Defining Behavior, Not Code
Section titled “Defining Behavior, Not Code”Zebric takes a different approach. You define how the system works, and the Zebric Runtime Engine enforces that behavior.
Each web application is now a blueprint, or collection of blueprints. These are not tied to specific technical details.
When you use Zebric, you need to think about what the purpose of the application is, who is going to use it, and how it interfaces with external systems - all of that is captured in the blueprint.
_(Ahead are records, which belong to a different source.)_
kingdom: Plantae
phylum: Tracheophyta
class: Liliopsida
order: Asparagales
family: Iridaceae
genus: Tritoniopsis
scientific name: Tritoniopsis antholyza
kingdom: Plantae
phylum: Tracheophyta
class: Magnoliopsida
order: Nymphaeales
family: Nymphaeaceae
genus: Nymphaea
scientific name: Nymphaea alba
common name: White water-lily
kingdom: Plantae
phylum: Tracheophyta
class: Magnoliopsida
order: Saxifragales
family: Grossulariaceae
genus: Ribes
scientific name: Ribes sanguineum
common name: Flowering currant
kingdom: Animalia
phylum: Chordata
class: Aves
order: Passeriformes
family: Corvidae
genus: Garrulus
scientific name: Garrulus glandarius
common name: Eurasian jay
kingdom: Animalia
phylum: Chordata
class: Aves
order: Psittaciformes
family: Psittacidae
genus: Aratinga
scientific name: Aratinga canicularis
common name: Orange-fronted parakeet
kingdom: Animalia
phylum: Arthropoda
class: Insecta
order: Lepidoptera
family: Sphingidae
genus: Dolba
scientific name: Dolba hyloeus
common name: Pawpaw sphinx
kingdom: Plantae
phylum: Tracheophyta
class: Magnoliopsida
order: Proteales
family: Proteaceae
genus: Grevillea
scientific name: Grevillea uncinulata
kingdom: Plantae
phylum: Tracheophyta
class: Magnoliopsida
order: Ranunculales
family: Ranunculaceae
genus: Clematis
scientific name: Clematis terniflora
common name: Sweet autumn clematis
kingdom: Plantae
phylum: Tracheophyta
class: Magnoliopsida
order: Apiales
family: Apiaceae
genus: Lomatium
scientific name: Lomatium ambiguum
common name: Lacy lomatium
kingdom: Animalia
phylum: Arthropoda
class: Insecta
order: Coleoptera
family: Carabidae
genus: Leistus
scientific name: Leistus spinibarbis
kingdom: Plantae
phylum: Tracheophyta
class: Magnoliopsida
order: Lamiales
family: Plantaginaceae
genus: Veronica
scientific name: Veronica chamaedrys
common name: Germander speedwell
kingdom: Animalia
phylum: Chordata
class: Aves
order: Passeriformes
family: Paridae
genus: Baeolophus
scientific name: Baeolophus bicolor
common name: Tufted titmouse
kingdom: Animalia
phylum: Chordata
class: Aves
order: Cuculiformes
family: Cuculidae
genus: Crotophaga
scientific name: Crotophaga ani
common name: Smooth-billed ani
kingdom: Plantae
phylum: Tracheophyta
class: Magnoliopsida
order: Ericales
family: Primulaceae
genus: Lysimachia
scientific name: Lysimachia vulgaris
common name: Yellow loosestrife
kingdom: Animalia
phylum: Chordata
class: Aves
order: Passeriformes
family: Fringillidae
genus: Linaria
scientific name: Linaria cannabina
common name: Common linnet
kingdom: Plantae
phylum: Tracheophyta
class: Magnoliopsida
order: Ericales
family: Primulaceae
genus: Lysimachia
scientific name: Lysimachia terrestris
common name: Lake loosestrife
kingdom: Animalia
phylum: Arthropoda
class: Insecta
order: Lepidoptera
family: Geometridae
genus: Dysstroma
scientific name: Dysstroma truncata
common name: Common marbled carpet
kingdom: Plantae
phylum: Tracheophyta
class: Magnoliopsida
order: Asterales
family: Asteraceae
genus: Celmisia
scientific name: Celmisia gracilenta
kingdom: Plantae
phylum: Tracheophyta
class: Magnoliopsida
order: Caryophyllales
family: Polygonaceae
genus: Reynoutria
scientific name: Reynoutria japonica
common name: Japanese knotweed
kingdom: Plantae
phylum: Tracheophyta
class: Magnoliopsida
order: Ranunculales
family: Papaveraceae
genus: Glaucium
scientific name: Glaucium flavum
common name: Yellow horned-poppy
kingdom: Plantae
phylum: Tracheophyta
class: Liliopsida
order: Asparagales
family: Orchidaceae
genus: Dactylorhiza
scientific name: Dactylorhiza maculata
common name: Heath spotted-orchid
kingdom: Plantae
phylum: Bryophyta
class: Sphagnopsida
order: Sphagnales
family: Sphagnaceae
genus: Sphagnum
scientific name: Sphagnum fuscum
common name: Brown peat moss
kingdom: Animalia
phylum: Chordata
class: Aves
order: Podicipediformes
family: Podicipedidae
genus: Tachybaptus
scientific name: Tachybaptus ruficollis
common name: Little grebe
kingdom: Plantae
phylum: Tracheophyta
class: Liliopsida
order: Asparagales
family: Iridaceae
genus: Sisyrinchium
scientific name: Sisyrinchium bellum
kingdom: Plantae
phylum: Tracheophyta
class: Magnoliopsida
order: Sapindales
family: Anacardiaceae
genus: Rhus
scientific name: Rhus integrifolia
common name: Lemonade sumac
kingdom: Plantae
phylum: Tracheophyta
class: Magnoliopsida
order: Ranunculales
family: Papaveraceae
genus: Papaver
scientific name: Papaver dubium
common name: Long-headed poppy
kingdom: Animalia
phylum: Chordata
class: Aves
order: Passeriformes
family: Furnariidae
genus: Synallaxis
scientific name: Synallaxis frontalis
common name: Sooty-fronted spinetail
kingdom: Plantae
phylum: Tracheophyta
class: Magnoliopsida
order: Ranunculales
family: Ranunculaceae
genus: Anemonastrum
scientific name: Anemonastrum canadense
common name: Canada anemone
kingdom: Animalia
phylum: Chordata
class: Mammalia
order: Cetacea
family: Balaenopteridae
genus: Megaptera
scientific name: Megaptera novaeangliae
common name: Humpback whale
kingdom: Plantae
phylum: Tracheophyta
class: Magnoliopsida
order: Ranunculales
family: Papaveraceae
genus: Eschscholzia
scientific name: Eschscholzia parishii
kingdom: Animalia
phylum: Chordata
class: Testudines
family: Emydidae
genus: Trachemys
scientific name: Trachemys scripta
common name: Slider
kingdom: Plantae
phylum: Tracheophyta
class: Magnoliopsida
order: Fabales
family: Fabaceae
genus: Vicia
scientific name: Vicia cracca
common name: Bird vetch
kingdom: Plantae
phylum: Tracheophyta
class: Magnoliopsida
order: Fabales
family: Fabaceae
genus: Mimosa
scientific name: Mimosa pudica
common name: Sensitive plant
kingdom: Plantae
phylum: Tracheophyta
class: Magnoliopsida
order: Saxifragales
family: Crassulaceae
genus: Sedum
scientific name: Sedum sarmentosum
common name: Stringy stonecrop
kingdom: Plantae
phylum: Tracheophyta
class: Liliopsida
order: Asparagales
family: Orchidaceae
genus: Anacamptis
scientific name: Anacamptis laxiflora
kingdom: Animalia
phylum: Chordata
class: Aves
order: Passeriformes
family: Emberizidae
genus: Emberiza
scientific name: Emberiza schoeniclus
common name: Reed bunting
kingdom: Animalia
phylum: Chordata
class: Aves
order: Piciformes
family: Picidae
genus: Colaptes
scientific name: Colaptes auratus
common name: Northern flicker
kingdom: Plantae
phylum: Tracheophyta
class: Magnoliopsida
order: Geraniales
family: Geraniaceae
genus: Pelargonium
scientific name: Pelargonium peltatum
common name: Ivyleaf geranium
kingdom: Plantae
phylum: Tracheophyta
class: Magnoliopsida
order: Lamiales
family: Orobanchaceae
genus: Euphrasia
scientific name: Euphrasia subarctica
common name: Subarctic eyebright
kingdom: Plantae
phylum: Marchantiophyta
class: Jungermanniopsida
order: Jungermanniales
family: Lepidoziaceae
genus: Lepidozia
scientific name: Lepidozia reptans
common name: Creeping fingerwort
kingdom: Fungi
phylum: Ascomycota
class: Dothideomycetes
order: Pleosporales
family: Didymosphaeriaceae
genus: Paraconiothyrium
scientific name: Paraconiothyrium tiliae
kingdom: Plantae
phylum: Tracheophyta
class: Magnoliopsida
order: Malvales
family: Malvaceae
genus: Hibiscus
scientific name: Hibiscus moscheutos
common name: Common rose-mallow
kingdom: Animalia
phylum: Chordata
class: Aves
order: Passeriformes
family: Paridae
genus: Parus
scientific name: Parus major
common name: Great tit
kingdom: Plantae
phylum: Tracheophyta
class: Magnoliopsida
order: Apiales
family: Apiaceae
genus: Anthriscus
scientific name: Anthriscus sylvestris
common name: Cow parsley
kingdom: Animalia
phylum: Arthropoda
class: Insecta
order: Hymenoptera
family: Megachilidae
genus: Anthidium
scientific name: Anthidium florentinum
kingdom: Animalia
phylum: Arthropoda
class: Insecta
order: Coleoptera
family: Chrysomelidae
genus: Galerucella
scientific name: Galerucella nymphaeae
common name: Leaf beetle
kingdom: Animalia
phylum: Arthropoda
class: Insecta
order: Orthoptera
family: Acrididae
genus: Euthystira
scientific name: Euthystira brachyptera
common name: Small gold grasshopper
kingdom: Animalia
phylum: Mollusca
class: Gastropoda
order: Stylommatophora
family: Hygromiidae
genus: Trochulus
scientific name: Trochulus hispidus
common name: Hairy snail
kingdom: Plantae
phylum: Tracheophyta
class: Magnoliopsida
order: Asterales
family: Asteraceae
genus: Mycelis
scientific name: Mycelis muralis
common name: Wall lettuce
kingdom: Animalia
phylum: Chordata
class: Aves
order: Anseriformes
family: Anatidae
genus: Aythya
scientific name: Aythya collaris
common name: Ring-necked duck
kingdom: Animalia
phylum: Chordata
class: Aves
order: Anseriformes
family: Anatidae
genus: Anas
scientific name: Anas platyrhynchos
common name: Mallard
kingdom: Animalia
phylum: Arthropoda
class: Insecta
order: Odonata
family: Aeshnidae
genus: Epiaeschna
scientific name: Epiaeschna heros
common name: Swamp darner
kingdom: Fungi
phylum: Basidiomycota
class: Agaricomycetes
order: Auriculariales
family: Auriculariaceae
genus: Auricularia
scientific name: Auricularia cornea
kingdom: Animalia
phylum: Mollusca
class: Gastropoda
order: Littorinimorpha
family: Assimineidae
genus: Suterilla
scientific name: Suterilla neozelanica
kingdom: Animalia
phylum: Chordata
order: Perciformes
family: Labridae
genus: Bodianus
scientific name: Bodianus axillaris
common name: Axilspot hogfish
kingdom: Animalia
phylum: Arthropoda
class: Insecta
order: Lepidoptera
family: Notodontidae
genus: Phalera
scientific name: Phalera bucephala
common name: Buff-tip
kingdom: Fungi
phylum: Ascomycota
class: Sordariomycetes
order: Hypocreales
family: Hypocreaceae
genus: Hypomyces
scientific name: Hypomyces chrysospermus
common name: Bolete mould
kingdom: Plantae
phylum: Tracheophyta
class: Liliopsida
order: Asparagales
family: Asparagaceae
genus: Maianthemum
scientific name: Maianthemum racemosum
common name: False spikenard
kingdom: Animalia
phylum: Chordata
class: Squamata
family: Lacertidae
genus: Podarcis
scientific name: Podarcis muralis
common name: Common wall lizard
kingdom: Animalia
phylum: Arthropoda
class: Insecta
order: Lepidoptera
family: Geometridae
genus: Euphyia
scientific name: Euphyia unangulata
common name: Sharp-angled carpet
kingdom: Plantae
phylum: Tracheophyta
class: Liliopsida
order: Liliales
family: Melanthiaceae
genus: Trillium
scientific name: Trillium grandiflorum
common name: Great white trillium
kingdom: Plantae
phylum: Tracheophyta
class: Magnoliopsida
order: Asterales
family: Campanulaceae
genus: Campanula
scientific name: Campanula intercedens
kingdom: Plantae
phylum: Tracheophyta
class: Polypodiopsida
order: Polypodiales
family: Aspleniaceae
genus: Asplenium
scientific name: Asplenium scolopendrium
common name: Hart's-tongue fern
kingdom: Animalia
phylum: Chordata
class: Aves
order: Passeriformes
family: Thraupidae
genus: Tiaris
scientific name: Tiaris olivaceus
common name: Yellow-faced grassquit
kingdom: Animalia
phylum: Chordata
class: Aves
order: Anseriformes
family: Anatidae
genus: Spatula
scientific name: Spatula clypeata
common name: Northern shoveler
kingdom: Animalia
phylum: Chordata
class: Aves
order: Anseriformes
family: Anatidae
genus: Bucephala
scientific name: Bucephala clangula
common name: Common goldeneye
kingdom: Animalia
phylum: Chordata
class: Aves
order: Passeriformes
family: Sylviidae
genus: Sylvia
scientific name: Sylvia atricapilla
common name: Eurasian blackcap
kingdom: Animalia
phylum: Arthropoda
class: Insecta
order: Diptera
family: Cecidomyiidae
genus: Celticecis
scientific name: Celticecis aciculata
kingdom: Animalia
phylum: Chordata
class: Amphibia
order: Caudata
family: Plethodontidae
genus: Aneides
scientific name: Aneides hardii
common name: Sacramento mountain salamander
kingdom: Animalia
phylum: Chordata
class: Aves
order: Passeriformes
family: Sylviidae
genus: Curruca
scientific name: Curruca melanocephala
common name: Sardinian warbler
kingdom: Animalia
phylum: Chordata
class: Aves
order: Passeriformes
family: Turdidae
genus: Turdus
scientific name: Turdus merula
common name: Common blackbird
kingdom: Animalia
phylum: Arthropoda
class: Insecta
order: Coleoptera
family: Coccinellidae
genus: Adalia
The good news - if you ever decide you want to migrate off of Zebric, you can use that blueprint with any LLM to create a whole new application in the web framework of your choice.
Zebric and LLMs
Section titled “Zebric and LLMs”We’ve gone down the path of code generation with web application frameworks before - everything from Enterprise JavaBeans to Rails scaffolding - ending up with lots of boilerplate code scattered across multiple service layers.
Using LLMs to create applications just turbocharges this process.
In addition, LLMs will go ahead and add all kinds of things you may or may not want to your projects - even if you try and specify everything up front in the prompt.
Zebric reduces the amount of surface area LLMs have to work with. They have to work within the constraints of Zebric.